Primary hyperoxaluria type 1

What is primary hyperoxaluria type 1?

Primary hyperoxaluria Type 1, or PH1, is an inherited disorder caused by a mutation in the AGTX gene. PH1 is characterised by the overproduction of oxalate and its accumulation in the kidneys and urinary tracts.

Excessive oxalate combined with calcium in the kidney manifests as kidney stones and crystals which, if persistent, can lead to complications including recurrent urolithiasis, nephrocalcinosis and progressive renal decline. In undiagnosed or unmanaged PH1 cases, these complications can ultimately lead to chronic kidney disease (CKD), end-stage kidney disease (ESKD) and death^1,2.

Primary hyperoxaluria type 1 symptoms

Primary hyperoxaluria Type 1 affects both children and adults, and symptoms often arise during childhood. Kidney stones are often the first sign of hyperoxaluria, with symptoms including sudden back pain, persistent flank or abdominal pain, a frequent urge to urinate and blood or pain when urinating. In cases that have progressed to renal failure, symptoms include low urine output, fatigue, loss of appetite and anaemia. Renal failure may also be accompanied by oxalosis, whereby excess oxalate builds up in the blood vessels, bones and body organs.   

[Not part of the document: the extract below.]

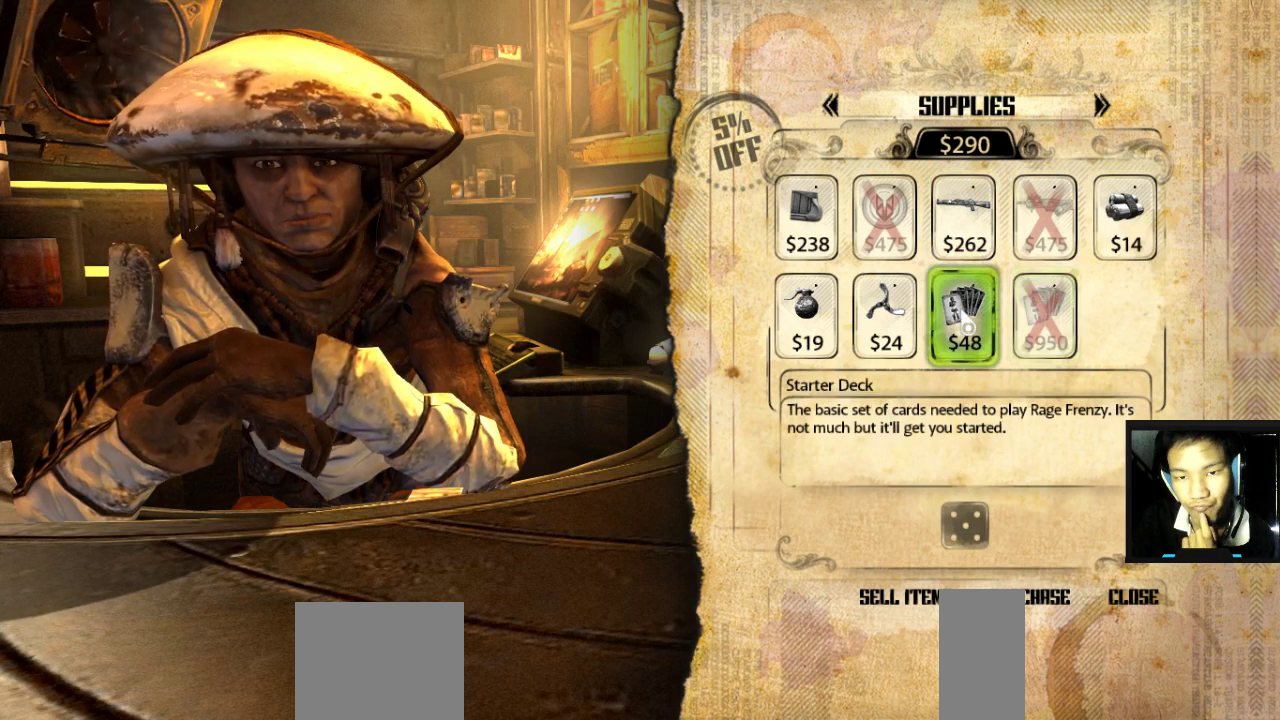
{"keys": [], "mouse": [], "mouse_move": "still", "events": []}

Primary hyperoxaluria type 1 diagnosis

Primary hyperoxaluria Type 1 diagnosis at an early stage is critical for optimal management and is often based on clinical suspicion³. Diagnosis of PH1 involves measuring urinary oxalate (UOx) using a 24-hour urine analysis for levels excreted within 24 hours⁴. A spot urine test that is less precise may also be used to measure oxalate:creatinine ratios, and a blood test may be used to measure oxalate levels in the blood (to assess oxalosis)⁴. Genetic testing for mutations in the AGTX gene confirms a PH1 diagnosis⁴.

Primary hyperoxaluria treatment

The primary aim of primary hyperoxaluria Type 1 treatment is to clear oxalate and slow down kidney function decline. PH1 treatment options therefore include hyperhydration and intensive dialysis^1,5. In more severe cases of PH1, a liver transplantation can correct the faulty AGTX gene, and/or a kidney transplantation may be required^1,5. Treatment burdens for PH1 are high and new treatment options such as RNA interference therapy (RNAi) and oxalate degraders are emerging or under investigation⁶.

References

1. Cochat P, Rumsby G. Primary hyperoxaluria. N Engl J Med. 2013;369:649–58.
2. Bhasin B, Ürekli HM, Atta MG. Primary and secondary hyperoxaluria: understanding the enigma. World J Nephrol. 2015;4:235–44.
3. Sas DJ, Harris PC, Milliner DS. Recent advances in the identification and management of inherited hyperoxalurias. Urolithiasis. 2019;47:79–89.
4. Cochat P, Hulton SA, Acquaviva C, Danpure CJ, Daudon M, De Marchi M, et al. Primary hyperoxaluria type 1: indications for screening and guidance for diagnosis and treatment. Nephrol Dial Transplant. 2012;27(5):1729–36.
5. Lawrence JE, Wattenberg DJ. Primary hyperoxaluria: the patient and caregiver perspective. Clin J Am Soc Nephrol. 2020;15(7):909–11.
6. Rumsby G, Hulton SA. From pathogenesis to novel therapies in primary hyperoxaluria. Expert Opin Orphan Drugs. 2019;7(2):57–66.